SUGGESTED ASSIGNMENTS H-Q1 (Mathematical) In this problem you will be investigating relationships between Weight and City mpg.

(a) First determine if there is a strong linear relationship between Weight and City mpg. Consider which attribute should be the predictor variable and which should be the response variable. Explain your results. (b) Investigate the relationship between Weight and City mpg using a third attribute, engine type, and describe what additional information about the data this attribute provides. c) Remove the Engine type attribute from the scatterplot.

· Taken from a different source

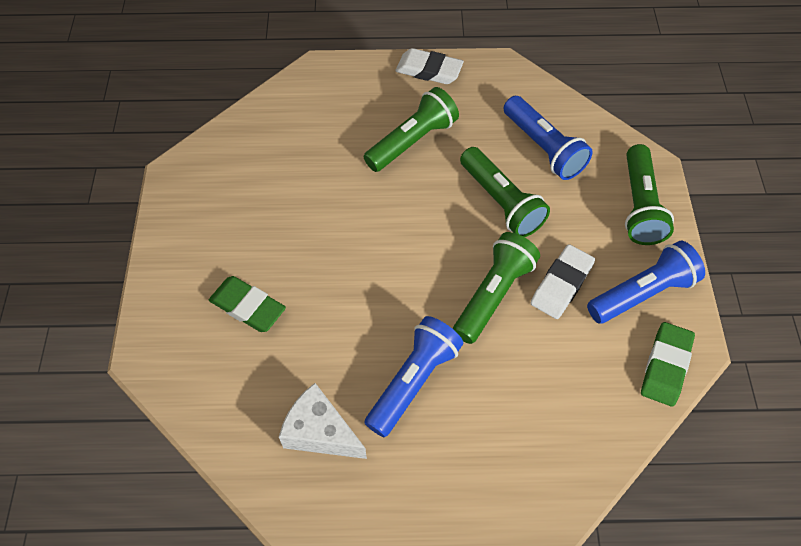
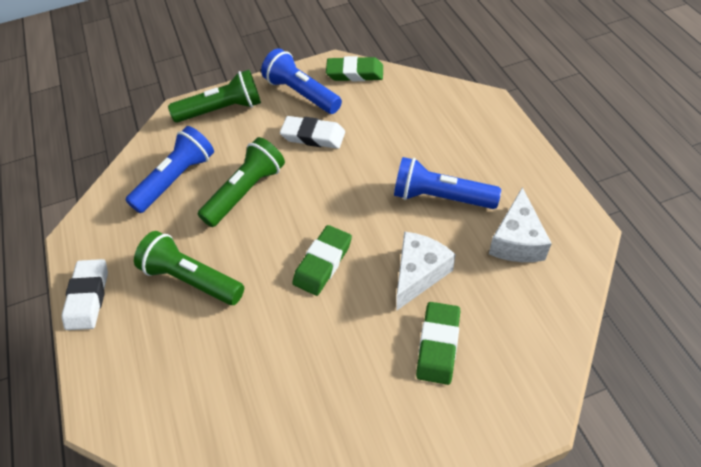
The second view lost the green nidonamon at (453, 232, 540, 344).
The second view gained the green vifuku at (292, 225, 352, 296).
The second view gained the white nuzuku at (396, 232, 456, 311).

Construct a plot of Residuals versus Weight. Describe this plot and what it tells you about the relationship between City mpg and Weight.

H-Q2 (Pedagogical) In many classrooms, students and teachers use graphing calculators to enter data, create scatterplots, and compute linear regression. Discuss the advantages and disadvantages between using graphing calculators and Fathom for helping students understand these concepts and perform these procedures. H-Q3. (Mathematical) [Question about computing residual on graphing calculator and displaying a residual plot. Give directions.] H-Q4 (Pedagogical) Create a task where a linear relationship exists between two variables, but a linear model would be inappropriate, such as shoe size and scores on an achievement test. Create a series of questions that would help students to see that, though the scatterplot reveals a linear trend and the correlation coefficient is strong, it does not make sense to predict one from the other. H-Q5 (Mathematical) The median-median line is another linear model that is more resistant to outliers than the least squares line. Below are directions for creating the median-median line without technology. • To fit a median-median line to the points, divide the points into three

groups. Do this by taking the set of one-third of the points consisting of those with the smallest x-values, a middle group, a set of one-third of the points with the larges x-values. For the SAT data set of n=51, each one-third will include 17 data points. If the number of points is not divisible by three, extra points need to be assigned symmetrically. Thus, if there is



one extra point, it should be added to the middle group, and if there are two extra points, add one each to the two outer groups. Even if it makes equal allocation impossible, points with the same x-values must always be placed in the same group.

• Consider each group of data separately and order the values of both variables. Ignore the data pairings at this point.

• Now create a summary point (one for each group) for each portion of the data by using the median x-value and the median y-value, and combining them to create an ordered pair. We have three summary points: for the leftmost data, for the middle group, and for the right hand group. **These summary points may, or may not, be actual data points.

• Now use the two outer summary points to determine the equation of the line between them. This, in essence, will determine your slope.

• Construct the line parallel to this line but is one-third of the way to the middle summary point. (adjusting the y-intercept) This is the median-median line. By moving the line one-third of the way toward the middle summary point gives each summary point equal weight in determining the y-intercept. To do this:

i. Find the y-coordinate of the point on the line with the same x-coordinate as the middle summary point. (The predicted value)

ii. Find the vertical distance between the middle summary point and the line by subtracting y-values.

iii. Find the coordinates of the point P*one third of the way from the line to the middle summary point.

Fathom will compute the median-median line. For the Hwy vs. City mpg graph, under the Graph menu choose, choose Median-Median line. Record the equation and compare it with the least square model. Record the similarities and differences that you notice.